# Lifespan of 3-Cell Lithium Ion Battery



## DeltaDart1

Am thinking of buying a Acer Aspire Netbook which comes with a 3-cell Lithium-Ion Battery. What is the lifespan of the 3-cell lithium battery?

 I have read where you should get around 3 hours of battery life when you charge it but I would like to know how long the battery itself would last.

 Have read maybe a year and then you would have to replace the battery. Does this sound about right or should they last longer?  Thanks!


----------



## johnb35

It all depends on the battery and how you take care of it.  Only plug it in while charging and when its fully charged, unplug it until its almost dead again.

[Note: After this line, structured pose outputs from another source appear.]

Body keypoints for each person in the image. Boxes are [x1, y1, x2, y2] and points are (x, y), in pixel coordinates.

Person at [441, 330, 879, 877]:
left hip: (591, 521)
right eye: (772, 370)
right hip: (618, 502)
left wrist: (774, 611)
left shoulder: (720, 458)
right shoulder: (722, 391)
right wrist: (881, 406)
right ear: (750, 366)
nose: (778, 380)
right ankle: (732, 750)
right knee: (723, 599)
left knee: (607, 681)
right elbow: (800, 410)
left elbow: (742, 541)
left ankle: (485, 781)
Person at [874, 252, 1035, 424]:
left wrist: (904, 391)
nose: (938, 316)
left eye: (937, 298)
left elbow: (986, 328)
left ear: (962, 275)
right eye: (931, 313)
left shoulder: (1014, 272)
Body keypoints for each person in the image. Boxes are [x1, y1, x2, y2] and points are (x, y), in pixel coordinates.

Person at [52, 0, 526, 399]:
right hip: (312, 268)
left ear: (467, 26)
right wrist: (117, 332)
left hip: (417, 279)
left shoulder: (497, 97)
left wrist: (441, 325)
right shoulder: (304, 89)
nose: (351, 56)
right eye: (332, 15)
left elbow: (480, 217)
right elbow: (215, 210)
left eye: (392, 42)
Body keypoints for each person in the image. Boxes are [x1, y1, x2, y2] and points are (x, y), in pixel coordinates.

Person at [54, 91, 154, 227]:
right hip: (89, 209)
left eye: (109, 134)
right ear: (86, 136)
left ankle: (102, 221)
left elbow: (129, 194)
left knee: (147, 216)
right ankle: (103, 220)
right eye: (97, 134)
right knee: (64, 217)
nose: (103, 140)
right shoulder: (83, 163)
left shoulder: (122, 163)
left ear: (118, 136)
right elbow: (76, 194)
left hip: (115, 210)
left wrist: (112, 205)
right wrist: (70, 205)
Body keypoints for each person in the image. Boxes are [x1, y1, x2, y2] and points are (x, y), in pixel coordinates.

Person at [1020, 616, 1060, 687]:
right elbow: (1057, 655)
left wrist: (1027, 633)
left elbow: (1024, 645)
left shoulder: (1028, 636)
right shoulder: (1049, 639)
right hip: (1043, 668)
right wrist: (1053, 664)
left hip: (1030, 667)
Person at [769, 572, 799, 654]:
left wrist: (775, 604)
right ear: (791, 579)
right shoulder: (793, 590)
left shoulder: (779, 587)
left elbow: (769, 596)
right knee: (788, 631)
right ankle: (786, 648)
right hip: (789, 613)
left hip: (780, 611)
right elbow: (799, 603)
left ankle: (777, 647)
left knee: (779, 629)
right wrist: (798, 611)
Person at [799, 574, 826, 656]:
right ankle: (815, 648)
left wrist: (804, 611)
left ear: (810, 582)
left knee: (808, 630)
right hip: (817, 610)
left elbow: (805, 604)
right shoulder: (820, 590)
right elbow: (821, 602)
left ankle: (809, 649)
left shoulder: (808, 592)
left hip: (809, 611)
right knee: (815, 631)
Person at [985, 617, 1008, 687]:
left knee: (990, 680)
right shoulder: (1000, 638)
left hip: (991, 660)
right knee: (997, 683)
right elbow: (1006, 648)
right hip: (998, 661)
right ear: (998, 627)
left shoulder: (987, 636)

I've seen some batteries not even last a year and others last a few years.


----------



## Del_Monico

I just bought an HP Mini 210 netbook with a 6-cell lithium ion battery, and I get a good 4 or 5 hours out of it when I'm doing normal surfing. It all depends on what your doing, the screen brightness, and so forth. 6-cell are the best to get, though they add a bit of extra weight and price.


----------



## DeltaDart1

johnb35 said:


> It all depends on the battery and how you take care of it.  Only plug it in while charging and when its fully charged, unplug it until its almost dead again.
> 
> I've seen some batteries not even last a year and others last a few years.



I keep reading where it's bad for the battery to let it discharge to almost nothing and then recharge it. Something about don't let it get below 40%. I will assume the netbook can be just plugged in and just use it that way without using the battery. 

This netbook will only be used in the house so as I see it the battery will get very little use. Also read where you should store it in the fridge to extend the batteries life.

 It does get a little confusing. Let's say that the battery itself last's a year,do you simply go out and purchase a new battery like I have to do for my cordless phone? Thanks for your input!


----------